January 22, 2007

A developing insomnia medication is one step closer to hitting the market as phase II clinical trials of HY10275 demonstrated significant improvements in wake after sleep onset (WASO).

HY10275 is specifically designed to modulate two key neurobiological mechanisms that interfere with the sleeping process, a press release from HY10275 maker, Hypnion Inc, Lexington, Mass, said. The drug is highly selective for histamine H1 and serotonin 5HT2a, two chemical receptors that are known to impact the ability to fall asleep and stay asleep. Born from translational sleep research pioneered by Hypnion cofounder and chief scientific officer, Dale M. Edgar, PhD, HY10275 was rationally designed to “let you sleep” rather than depress the entire brain to “make you sleep.” This dual-acting receptor activity and the lack of affinity for undesired off-target receptors are thought to account for the compounds excellent efficacy and tolerability profile.

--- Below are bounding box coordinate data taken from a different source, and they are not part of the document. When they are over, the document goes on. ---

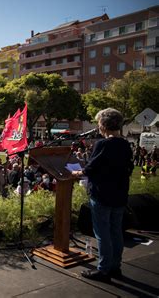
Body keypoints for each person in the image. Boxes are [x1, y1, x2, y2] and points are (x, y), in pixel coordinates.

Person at [72, 108, 134, 282]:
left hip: (102, 195)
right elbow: (128, 169)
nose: (98, 126)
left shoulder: (103, 144)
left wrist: (78, 173)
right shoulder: (125, 144)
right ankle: (115, 267)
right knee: (116, 231)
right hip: (120, 195)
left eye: (99, 122)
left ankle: (104, 270)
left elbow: (91, 169)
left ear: (104, 124)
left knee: (102, 233)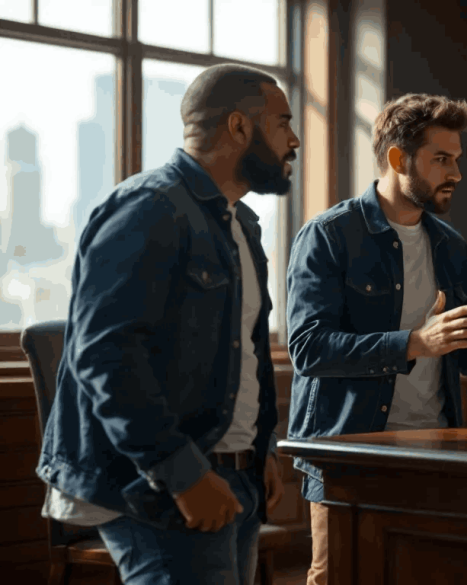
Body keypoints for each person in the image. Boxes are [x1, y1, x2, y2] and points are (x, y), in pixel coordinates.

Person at [35, 63, 300, 584]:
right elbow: (105, 355)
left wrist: (260, 450)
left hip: (236, 478)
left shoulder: (241, 224)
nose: (293, 141)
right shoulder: (149, 207)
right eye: (283, 123)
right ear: (239, 127)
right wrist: (183, 475)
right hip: (159, 487)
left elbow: (243, 353)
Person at [287, 93, 467, 585]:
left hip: (434, 451)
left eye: (456, 159)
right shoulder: (328, 235)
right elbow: (309, 348)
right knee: (337, 578)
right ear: (398, 159)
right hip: (349, 455)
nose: (455, 172)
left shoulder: (451, 246)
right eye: (441, 159)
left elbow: (458, 358)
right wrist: (414, 343)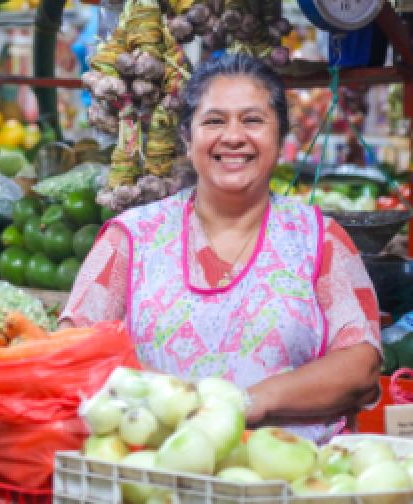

According to the company, the results of the recent clinical trial demonstrated that WASO decreased in a dose dependent manner by 62 minutes for 3 mg (p<0.001) and 35 minutes for 1 mg (p<0.002) compared to placebo for the primary efficacy analysis. Subjects with moderate to severe transient insomnia responded as well as or better than subjects with mild to moderate transient insomnia. HY10275 also met secondary efficacy endpoints including latency to persistent sleep (LPS). There were no adverse events attributed to treatment, and there were no reports of next day impairment or residual fatigue.

A Non-scheduled Medication?

Given its mechanism of action, HY10275 may have the opportunity to be classified as a non-scheduled medication. Currently used medications that act via the GABA neurotransmitter system have been associated with physical dependence and drug-seeking behavior, and are therefore classified as controlled substances.

“We are very encouraged by the outcome of this initial Phase II trial, which demonstrates proof of concept for both efficacy and safety of HY10275,” said John F. Dee, president and CEO of Hypnion. “The pharmacodymamic and pharmacokinetic profile of the drug coupled with its unique mechanism of action offers strong promise as a highly differentiated therapeutic. HY10275 could represent a major improvement in the treatment of insomnia as a safe, non-scheduled and well tolerated medication with superior sleep maintenance efficacy and comparable sleep onset efficacy to currently used medications.”